“I got up and went to the window. Still impenetrable to a sense of his own clumsiness, Armadale followed me. If I had been strong enough to toss him out of the window into the sea, I should certainly have done it at that moment. Not being strong enough, I looked steadily at the view over the bay, and gave him a hint, the broadest and rudest I could think of, to go.

“‘A lovely night for a walk,’ I said, ‘if you are tempted to walk back to the hotel.’

“I doubt if he heard me. At any rate, I produced no sort of effect on him. He stood staring sentimentally at the moonlight; and—there is really no other word to express it—blew a sigh. I felt a presentiment of what was coming, unless I stopped his mouth by speaking first.

“‘With all your fondness for England,’ I said, ‘you must own that we have no such moonlight as that at home.’

“He looked at me vacantly, and blew another sigh.

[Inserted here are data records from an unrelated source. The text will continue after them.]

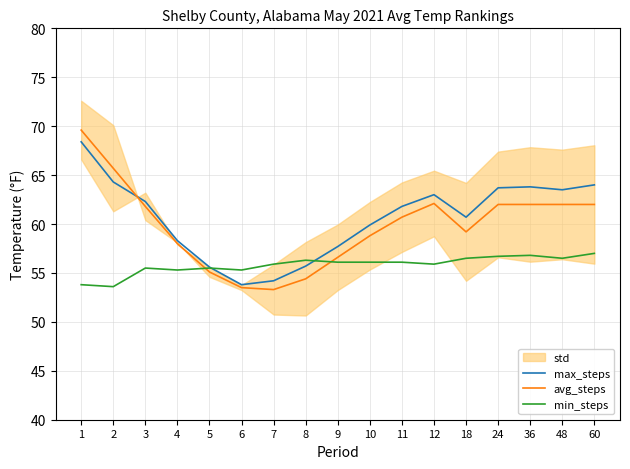

True or false: min_steps has a value of 56.8 at 36.

True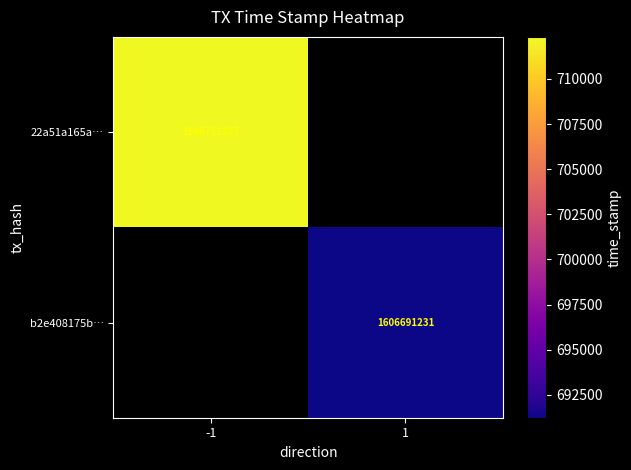

Which label corresponds to the largest value in the chart?

-1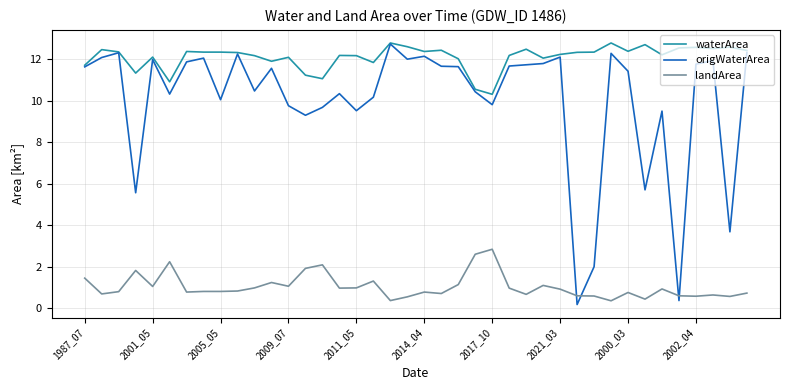

At how many categories does at least one series exceed 4?

40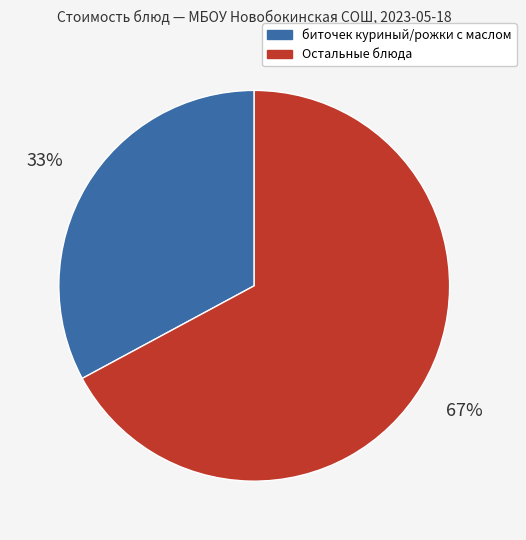

Is there any slice that represents more than half of the pie?

Yes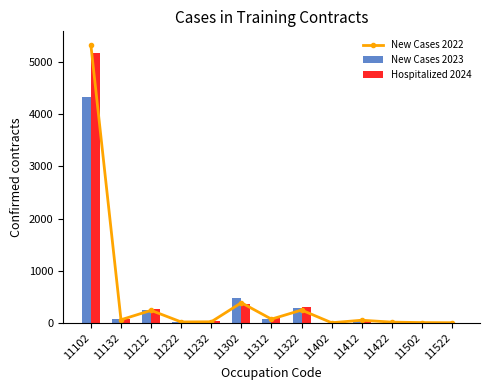

True or false: New Cases (Deutschland 2023) has a value of 3 at 11502.

True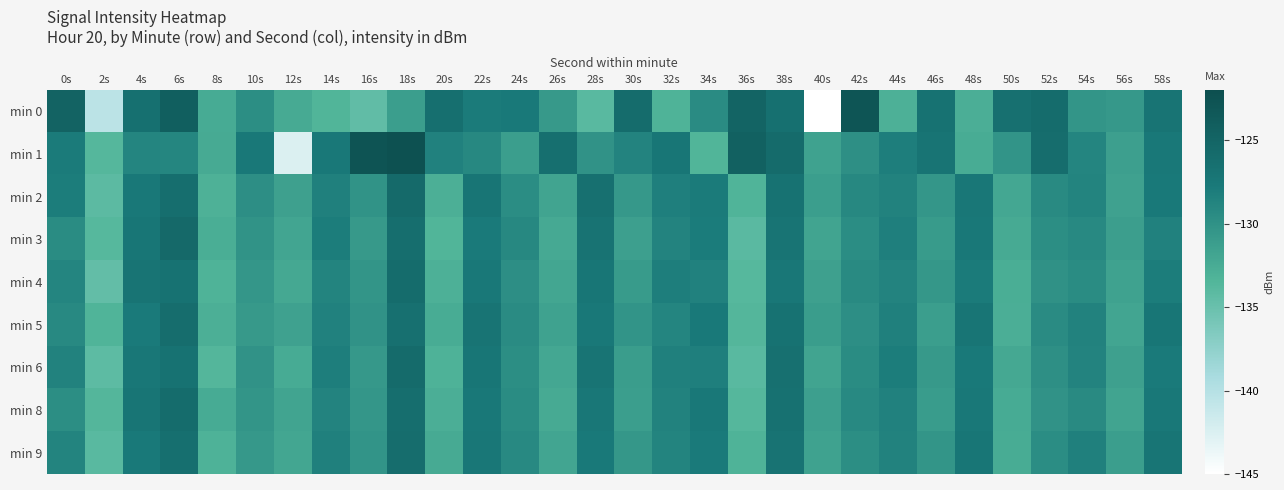

Reading left to right, extract all data points from this chart.

min 0: 0s=-124.8	2s=-140.4	4s=-126.5	6s=-124.2	8s=-132.5	10s=-129.6	12s=-132.4	14s=-133.4	16s=-134.5	18s=-131.2	20s=-126.3	22s=-127.9	24s=-127.7	26s=-130.7	28s=-134.0	30s=-125.9	32s=-133.3	34s=-129.4	36s=-124.9	38s=-126.5	40s=-145.3	42s=-122.8	44s=-133.0	46s=-126.8	48s=-132.9	50s=-126.6	52s=-125.9	54s=-130.4	56s=-130.7	58s=-127.0
min 1: 0s=-127.9	2s=-133.8	4s=-128.9	6s=-129.0	8s=-132.3	10s=-127.6	12s=-142.5	14s=-127.6	16s=-122.8	18s=-122.3	20s=-128.5	22s=-129.1	24s=-131.2	26s=-126.4	28s=-130.1	30s=-128.7	32s=-127.3	34s=-133.5	36s=-124.6	38s=-125.8	40s=-131.7	42s=-129.9	44s=-128.2	46s=-127.1	48s=-132.6	50s=-130.3	52s=-126.1	54s=-128.9	56s=-131.4	58s=-127.5
min 2: 0s=-128.1	2s=-134.2	4s=-127.6	6s=-126.3	8s=-133.1	10s=-129.8	12s=-131.5	14s=-128.4	16s=-130.2	18s=-125.7	20s=-132.9	22s=-127.2	24s=-129.6	26s=-131.8	28s=-126.5	30s=-130.7	32s=-128.3	34s=-127.9	36s=-133.4	38s=-126.8	40s=-131.2	42s=-129.1	44s=-128.6	46s=-130.5	48s=-127.4	50s=-132.1	52s=-129.3	54s=-128.8	56s=-131.6	58s=-127.7
min 3: 0s=-129.5	2s=-133.8	4s=-127.3	6s=-125.6	8s=-132.7	10s=-130.2	12s=-131.9	14s=-128.1	16s=-130.8	18s=-126.2	20s=-133.5	22s=-127.8	24s=-129.1	26s=-132.3	28s=-126.9	30s=-131.4	32s=-128.7	34s=-128.0	36s=-134.1	38s=-127.1	40s=-131.8	42s=-129.6	44s=-128.3	46s=-130.9	48s=-127.6	50s=-132.4	52s=-129.7	54s=-129.2	56s=-131.3	58s=-128.5
min 4: 0s=-128.9	2s=-134.6	4s=-127.1	6s=-126.7	8s=-133.3	10s=-130.5	12s=-132.2	14s=-128.8	16s=-130.4	18s=-126.0	20s=-133.0	22s=-127.5	24s=-129.8	26s=-132.0	28s=-127.3	30s=-130.9	32s=-128.2	34s=-128.5	36s=-133.8	38s=-127.4	40s=-131.5	42s=-129.3	44s=-128.7	46s=-130.6	48s=-127.9	50s=-132.7	52s=-130.0	54s=-129.5	56s=-131.7	58s=-128.1
min 5: 0s=-129.2	2s=-133.4	4s=-127.8	6s=-126.1	8s=-132.9	10s=-130.8	12s=-131.6	14s=-128.5	16s=-130.1	18s=-126.5	20s=-132.6	22s=-127.1	24s=-129.4	26s=-131.7	28s=-127.6	30s=-130.3	32s=-128.9	34s=-127.7	36s=-133.6	38s=-126.7	40s=-131.1	42s=-129.8	44s=-128.4	46s=-131.2	48s=-127.2	50s=-132.8	52s=-129.4	54s=-128.6	56s=-131.9	58s=-127.3
min 6: 0s=-128.6	2s=-134.3	4s=-127.4	6s=-126.8	8s=-133.6	10s=-130.1	12s=-132.5	14s=-128.2	16s=-130.7	18s=-125.8	20s=-133.2	22s=-127.3	24s=-129.7	26s=-132.1	28s=-127.0	30s=-131.1	32s=-128.4	34s=-128.3	36s=-134.0	38s=-126.5	40s=-131.8	42s=-129.5	44s=-128.1	46s=-130.8	48s=-127.7	50s=-132.2	52s=-129.9	54s=-128.7	56s=-131.5	58s=-127.8
min 8: 0s=-129.7	2s=-133.6	4s=-127.2	6s=-125.9	8s=-132.5	10s=-130.4	12s=-131.8	14s=-128.7	16s=-130.5	18s=-126.3	20s=-132.8	22s=-127.6	24s=-129.5	26s=-132.4	28s=-127.4	30s=-131.2	32s=-128.6	34s=-127.6	36s=-133.7	38s=-126.6	40s=-131.4	42s=-129.2	44s=-128.5	46s=-131.0	48s=-127.5	50s=-132.5	52s=-130.1	54s=-129.3	56s=-131.8	58s=-127.6
min 9: 0s=-128.8	2s=-134.0	4s=-127.7	6s=-126.4	8s=-133.2	10s=-130.7	12s=-132.0	14s=-128.4	16s=-130.3	18s=-126.1	20s=-132.4	22s=-127.4	24s=-129.2	26s=-131.9	28s=-127.7	30s=-130.6	32s=-128.8	34s=-127.8	36s=-133.3	38s=-126.9	40s=-131.7	42s=-129.7	44s=-128.6	46s=-130.4	48s=-127.3	50s=-132.6	52s=-129.6	54s=-128.4	56s=-131.2	58s=-127.2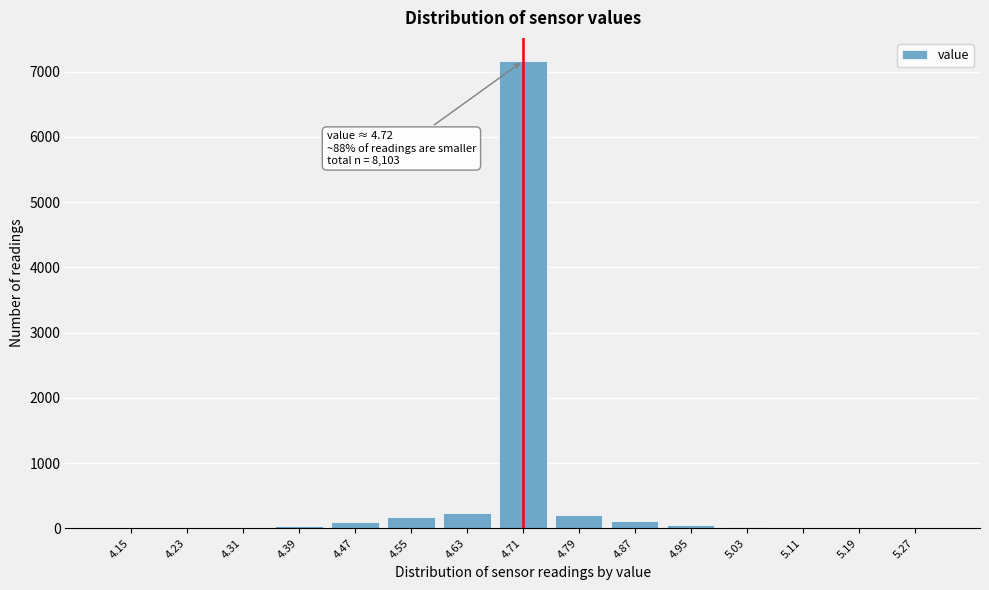

What is the maximum value shown in the chart?

7159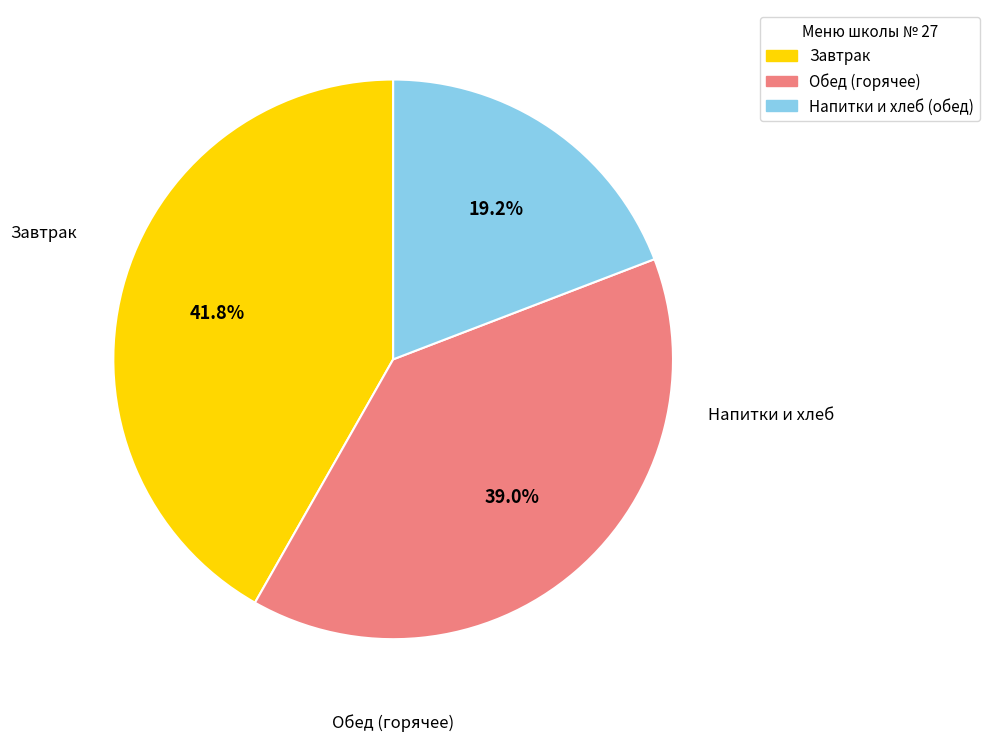

Is there a majority slice in this chart?

No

“‘I wonder whether it is fine to-night in England as it is here?’ he said. ‘I wonder whether my dear little girl at home is looking at the moonlight, and thinking of me?’

“I could endure it no longer. I flew out at him at last.

“‘Good heavens, Mr. Armadale!’ I exclaimed, ‘is there only one subject worth mentioning, in the narrow little world you live in? I’m sick to death of Miss Milroy. Do pray talk of something else?’

“His great, broad, stupid face colored up to the roots of his hideous yellow hair. ‘I beg your pardon,’ he stammered, with a kind of sulky surprise. ‘I didn’t suppose—’ He stopped confusedly, and looked from me to Midwinter. I understood what the look meant. ‘I didn’t suppose she could be jealous of Miss Milroy after marrying you!’ That is what he would have said to Midwinter, if I had left them alone together in the room!

“As it was, Midwinter had heard us. Before I could speak again—before Armadale could add another word—he finished his friend’s uncompleted sentence, in a tone that I now heard, and with a look that I now saw, for the first time.